WHAT IS BEING ASKED:
Find every line below with the string "frac" and pick it out.
━━━━━━━━━━━━━━━━━━━━━━━━━━━━━━
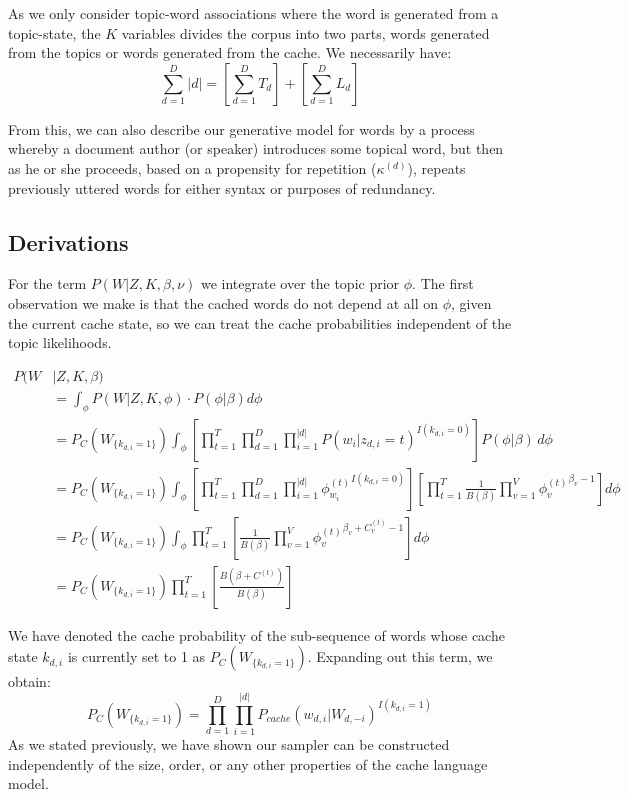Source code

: As we only consider topic-word associations where the word is generated from a topic-state, the $K$ variables divides the corpus into two parts, words generated from the topics or words generated from the cache.  We necessarily have:
\begin{equation}
	\sum_{d=1}^D |d| = \left[\sum_{d=1}^D T_d\right] + \left[\sum_{d=1}^D L_d\right]
\end{equation}

From this, we can also describe our generative model for words by a process whereby a document author (or speaker) introduces some topical word, but then as he or she proceeds, based on a propensity for repetition ($\kappa^{(d)}$), repeats previously uttered words for either syntax or purposes of redundancy.  %
\subsection{Derivations}
For the term $P(W|Z,K,\beta,\nu)$ we  integrate over the topic prior $\phi$.  The first observation we make is that the cached words do not depend at all on $\phi$, given the current cache state, so we can treat the cache probabilities independent of the topic likelihoods.

{\small
\begin{align}
P(W&|Z,K,\beta) \\
 &= \int_{\phi} P(W|Z,K,\phi)\cdot P(\phi|\beta) d\phi\\
 &= P_C(W_{\{k_{d,i}=1\}}) \int_{\phi} \left [ \prod_{t=1}^T \prod_{d=1}^D \prod_{i=1}^{|d|} P(w_i|z_{d,i}=t)^{I(k_{d,i}=0)}  \right ] P(\phi|\beta)\, d\phi \\
&= P_C(W_{\{k_{d,i}=1\}}) \int_{\phi} \left [ \prod_{t=1}^T \prod_{d=1}^D \prod_{i=1}^{|d|} {\phi_{w_i}^{(t)}}^{I(k_{d,i}=0)}  \right ]  \left [ \prod_{t=1}^T \frac{1}{B(\beta)} \prod_{v=1}^V {\phi_v^{(t)}}^{\beta_v-1} \right ]  d\phi\\
&= P_C(W_{\{k_{d,i}=1\}}) \int_{\phi} \prod_{t=1}^T \left [ \frac{1}{B(\beta)} \prod_{v=1}^V {\phi_v^{(t)}}^{\beta_v + C^{(t)}_v - 1} \right ]  d\phi\\
&= P_C(W_{\{k_{d,i}=1\}}) \prod_{t=1}^T \left [ \frac{B(\beta + C^{(t)})}{B(\beta)} \right ] 
\end{align}
}

We have denoted the cache probability of the sub-sequence of words whose cache state $k_{d,i}$ is currently set to 1 as $P_C(W_{\{k_{d,i}=1\}})$.  Expanding out this term, we obtain:
\begin{equation}
P_C(W_{\{k_{d,i}=1\}})=\prod_{d=1}^D \prod_{i=1}^{|d|} P_{cache}(w_{d,i}|W_{d,-i})^{I(k_{d,i}=1)}
\end{equation}
\noindent As we stated previously, we have shown our sampler can be constructed independently of the size, order, or any other properties of the cache language model.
━━━━━━━━━━━━━━━━━━━━━━━━━━━━━━
TASK SOLUTION:
&= P_C(W_{\{k_{d,i}=1\}}) \int_{\phi} \left [ \prod_{t=1}^T \prod_{d=1}^D \prod_{i=1}^{|d|} {\phi_{w_i}^{(t)}}^{I(k_{d,i}=0)}  \right ]  \left [ \prod_{t=1}^T \frac{1}{B(\beta)} \prod_{v=1}^V {\phi_v^{(t)}}^{\beta_v-1} \right ]  d\phi\\
&= P_C(W_{\{k_{d,i}=1\}}) \int_{\phi} \prod_{t=1}^T \left [ \frac{1}{B(\beta)} \prod_{v=1}^V {\phi_v^{(t)}}^{\beta_v + C^{(t)}_v - 1} \right ]  d\phi\\
&= P_C(W_{\{k_{d,i}=1\}}) \prod_{t=1}^T \left [ \frac{B(\beta + C^{(t)})}{B(\beta)} \right ] 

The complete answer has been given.